• _Source information_
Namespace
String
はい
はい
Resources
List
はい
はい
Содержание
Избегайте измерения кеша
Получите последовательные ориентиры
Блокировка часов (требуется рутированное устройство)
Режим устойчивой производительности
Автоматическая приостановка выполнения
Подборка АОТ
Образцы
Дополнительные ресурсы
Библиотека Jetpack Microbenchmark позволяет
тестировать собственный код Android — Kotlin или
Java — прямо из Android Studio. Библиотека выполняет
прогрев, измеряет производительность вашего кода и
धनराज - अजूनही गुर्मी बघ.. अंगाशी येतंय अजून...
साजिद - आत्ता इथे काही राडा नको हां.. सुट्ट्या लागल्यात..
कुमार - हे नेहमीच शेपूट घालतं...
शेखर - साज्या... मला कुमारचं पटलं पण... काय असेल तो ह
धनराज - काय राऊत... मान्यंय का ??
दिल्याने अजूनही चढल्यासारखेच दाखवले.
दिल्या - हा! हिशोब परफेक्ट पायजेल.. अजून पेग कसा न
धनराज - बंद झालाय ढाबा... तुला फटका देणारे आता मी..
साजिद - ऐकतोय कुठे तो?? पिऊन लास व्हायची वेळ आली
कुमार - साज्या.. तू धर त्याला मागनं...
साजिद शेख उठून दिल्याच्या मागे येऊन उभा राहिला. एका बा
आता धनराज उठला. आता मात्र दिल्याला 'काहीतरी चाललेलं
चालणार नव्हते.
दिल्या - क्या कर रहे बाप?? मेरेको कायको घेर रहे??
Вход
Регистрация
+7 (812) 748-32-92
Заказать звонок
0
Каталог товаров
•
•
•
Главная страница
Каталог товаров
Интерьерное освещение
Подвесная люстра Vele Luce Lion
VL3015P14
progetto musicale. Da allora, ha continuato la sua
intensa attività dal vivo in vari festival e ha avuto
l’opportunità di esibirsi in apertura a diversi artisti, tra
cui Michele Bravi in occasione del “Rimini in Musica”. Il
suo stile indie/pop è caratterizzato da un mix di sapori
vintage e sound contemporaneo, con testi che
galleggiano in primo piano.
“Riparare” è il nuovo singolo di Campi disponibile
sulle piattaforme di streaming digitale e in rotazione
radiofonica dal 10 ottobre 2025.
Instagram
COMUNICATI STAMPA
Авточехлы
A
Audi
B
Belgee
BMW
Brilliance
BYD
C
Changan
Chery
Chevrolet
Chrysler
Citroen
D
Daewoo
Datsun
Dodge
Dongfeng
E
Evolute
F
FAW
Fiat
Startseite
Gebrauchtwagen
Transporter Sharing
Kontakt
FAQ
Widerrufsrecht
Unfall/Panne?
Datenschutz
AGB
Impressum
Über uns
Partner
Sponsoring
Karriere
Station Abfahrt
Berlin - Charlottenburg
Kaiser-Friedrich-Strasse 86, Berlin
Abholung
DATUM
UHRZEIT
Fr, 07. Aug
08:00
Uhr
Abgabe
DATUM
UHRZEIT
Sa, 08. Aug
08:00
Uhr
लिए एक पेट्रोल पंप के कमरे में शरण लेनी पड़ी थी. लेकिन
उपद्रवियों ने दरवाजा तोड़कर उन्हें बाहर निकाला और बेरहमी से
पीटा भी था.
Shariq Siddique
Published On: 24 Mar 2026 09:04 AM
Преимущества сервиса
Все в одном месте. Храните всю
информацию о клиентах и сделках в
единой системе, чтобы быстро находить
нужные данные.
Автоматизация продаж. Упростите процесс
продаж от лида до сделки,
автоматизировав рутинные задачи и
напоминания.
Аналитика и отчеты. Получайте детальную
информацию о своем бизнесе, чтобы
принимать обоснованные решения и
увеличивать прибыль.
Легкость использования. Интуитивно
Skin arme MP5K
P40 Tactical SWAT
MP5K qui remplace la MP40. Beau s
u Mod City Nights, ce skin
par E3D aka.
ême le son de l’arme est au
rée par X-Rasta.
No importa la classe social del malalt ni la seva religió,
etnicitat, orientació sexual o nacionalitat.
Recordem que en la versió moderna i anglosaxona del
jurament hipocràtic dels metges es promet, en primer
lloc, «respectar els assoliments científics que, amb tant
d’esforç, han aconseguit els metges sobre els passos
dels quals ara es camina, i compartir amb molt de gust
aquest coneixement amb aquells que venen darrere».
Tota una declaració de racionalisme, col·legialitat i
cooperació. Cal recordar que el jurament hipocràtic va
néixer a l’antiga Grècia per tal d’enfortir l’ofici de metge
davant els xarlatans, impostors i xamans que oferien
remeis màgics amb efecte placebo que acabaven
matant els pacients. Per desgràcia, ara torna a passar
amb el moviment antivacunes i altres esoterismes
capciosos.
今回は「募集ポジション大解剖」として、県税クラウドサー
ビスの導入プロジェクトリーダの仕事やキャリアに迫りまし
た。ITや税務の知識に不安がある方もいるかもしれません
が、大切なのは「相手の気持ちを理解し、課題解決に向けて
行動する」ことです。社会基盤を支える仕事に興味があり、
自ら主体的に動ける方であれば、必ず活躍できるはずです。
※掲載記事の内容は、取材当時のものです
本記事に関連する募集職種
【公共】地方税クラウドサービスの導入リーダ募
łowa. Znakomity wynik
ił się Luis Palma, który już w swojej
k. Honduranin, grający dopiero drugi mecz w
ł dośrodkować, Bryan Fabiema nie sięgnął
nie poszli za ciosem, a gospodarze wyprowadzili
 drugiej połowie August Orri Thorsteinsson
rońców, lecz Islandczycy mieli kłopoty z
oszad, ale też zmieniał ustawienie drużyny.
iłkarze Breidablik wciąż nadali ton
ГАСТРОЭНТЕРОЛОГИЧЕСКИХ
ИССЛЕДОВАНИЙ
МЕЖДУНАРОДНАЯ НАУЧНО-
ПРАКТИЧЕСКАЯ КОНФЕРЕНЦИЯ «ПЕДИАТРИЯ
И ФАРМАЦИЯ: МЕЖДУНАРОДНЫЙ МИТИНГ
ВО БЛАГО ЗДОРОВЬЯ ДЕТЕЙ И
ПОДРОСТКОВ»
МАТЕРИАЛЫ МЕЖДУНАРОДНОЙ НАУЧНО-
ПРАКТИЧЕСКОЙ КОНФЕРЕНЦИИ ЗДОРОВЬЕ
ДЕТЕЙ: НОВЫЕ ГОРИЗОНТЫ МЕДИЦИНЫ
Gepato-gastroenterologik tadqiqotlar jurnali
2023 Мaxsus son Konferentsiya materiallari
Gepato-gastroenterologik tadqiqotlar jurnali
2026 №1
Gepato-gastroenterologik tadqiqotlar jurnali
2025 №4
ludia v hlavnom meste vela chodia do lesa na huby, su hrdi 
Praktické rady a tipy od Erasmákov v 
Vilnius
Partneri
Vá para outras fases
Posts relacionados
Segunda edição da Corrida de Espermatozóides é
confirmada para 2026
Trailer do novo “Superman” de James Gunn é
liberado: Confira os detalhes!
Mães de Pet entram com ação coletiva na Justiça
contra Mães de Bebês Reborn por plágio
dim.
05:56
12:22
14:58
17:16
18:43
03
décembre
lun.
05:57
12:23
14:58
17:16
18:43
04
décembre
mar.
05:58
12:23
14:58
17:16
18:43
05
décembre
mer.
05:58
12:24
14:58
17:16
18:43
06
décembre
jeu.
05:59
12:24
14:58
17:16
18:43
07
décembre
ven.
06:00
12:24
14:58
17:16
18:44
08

• _Exercise requirements_
Retrieve all lines from the data that contain the string "metges".

• _Written response_
jurament hipocràtic dels metges es promet, en primer
d’esforç, han aconseguit els metges sobre els passos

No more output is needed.